* ACTION ITEM *
Copy out the listing below with every "top-left corner" swapped for "upper-left corner" and nothing else changed. Leave the pictures out.

* THE DATA *
"""

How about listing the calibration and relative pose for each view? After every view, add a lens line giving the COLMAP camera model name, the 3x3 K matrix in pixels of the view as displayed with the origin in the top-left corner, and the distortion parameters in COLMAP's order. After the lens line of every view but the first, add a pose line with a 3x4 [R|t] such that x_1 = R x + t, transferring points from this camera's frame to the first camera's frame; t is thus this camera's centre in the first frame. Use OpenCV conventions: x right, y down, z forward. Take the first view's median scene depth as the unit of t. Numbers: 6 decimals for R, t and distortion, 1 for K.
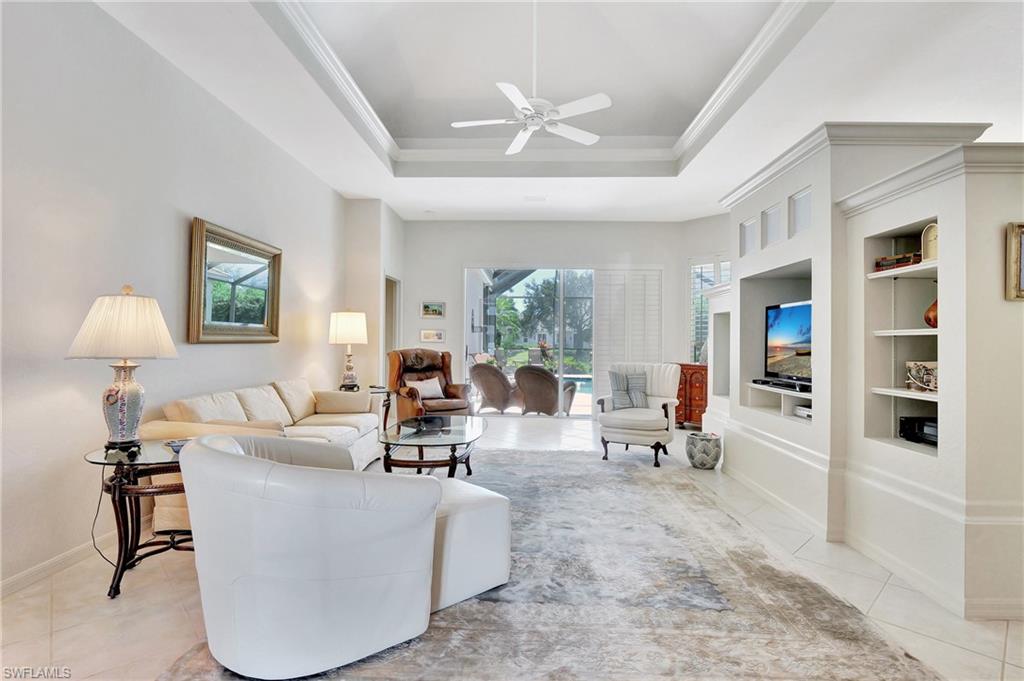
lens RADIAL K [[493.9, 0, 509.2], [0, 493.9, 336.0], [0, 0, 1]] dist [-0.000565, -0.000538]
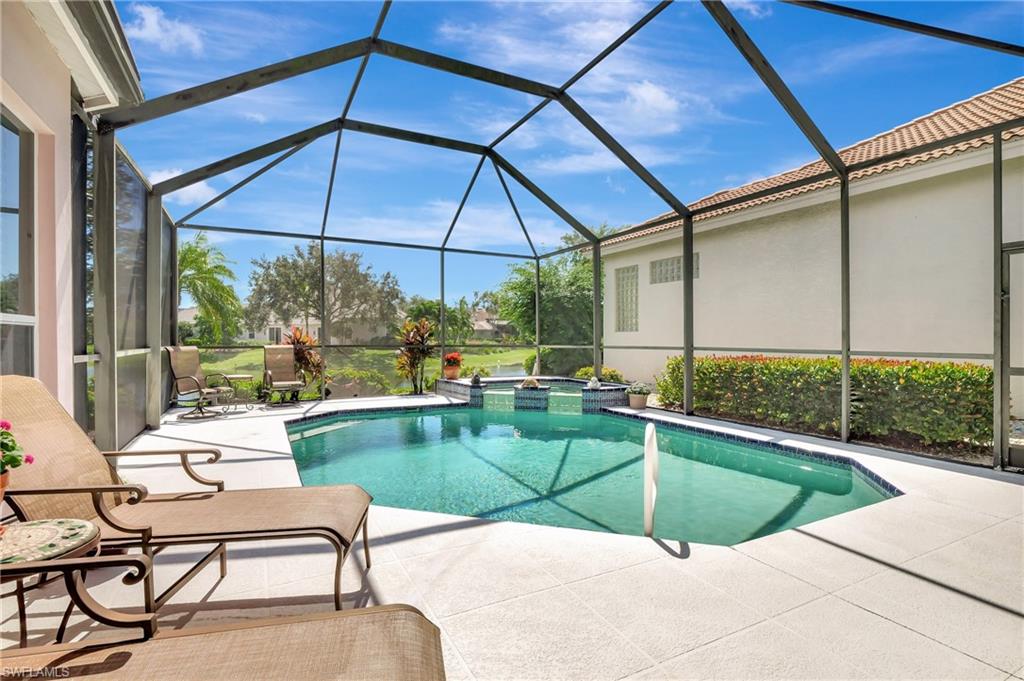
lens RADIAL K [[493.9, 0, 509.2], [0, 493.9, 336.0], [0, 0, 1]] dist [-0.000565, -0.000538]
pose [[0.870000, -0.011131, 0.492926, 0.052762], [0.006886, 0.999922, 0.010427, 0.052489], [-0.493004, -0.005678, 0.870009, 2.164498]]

"""

* WORKED SOLUTION *
How about listing the calibration and relative pose for each view? After every view, add a lens line giving the COLMAP camera model name, the 3x3 K matrix in pixels of the view as displayed with the origin in the upper-left corner, and the distortion parameters in COLMAP's order. After the lens line of every view but the first, add a pose line with a 3x4 [R|t] such that x_1 = R x + t, transferring points from this camera's frame to the first camera's frame; t is thus this camera's centre in the first frame. Use OpenCV conventions: x right, y down, z forward. Take the first view's median scene depth as the unit of t. Numbers: 6 decimals for R, t and distortion, 1 for K.
lens RADIAL K [[493.9, 0, 509.2], [0, 493.9, 336.0], [0, 0, 1]] dist [-0.000565, -0.000538]
lens RADIAL K [[493.9, 0, 509.2], [0, 493.9, 336.0], [0, 0, 1]] dist [-0.000565, -0.000538]
pose [[0.870000, -0.011131, 0.492926, 0.052762], [0.006886, 0.999922, 0.010427, 0.052489], [-0.493004, -0.005678, 0.870009, 2.164498]]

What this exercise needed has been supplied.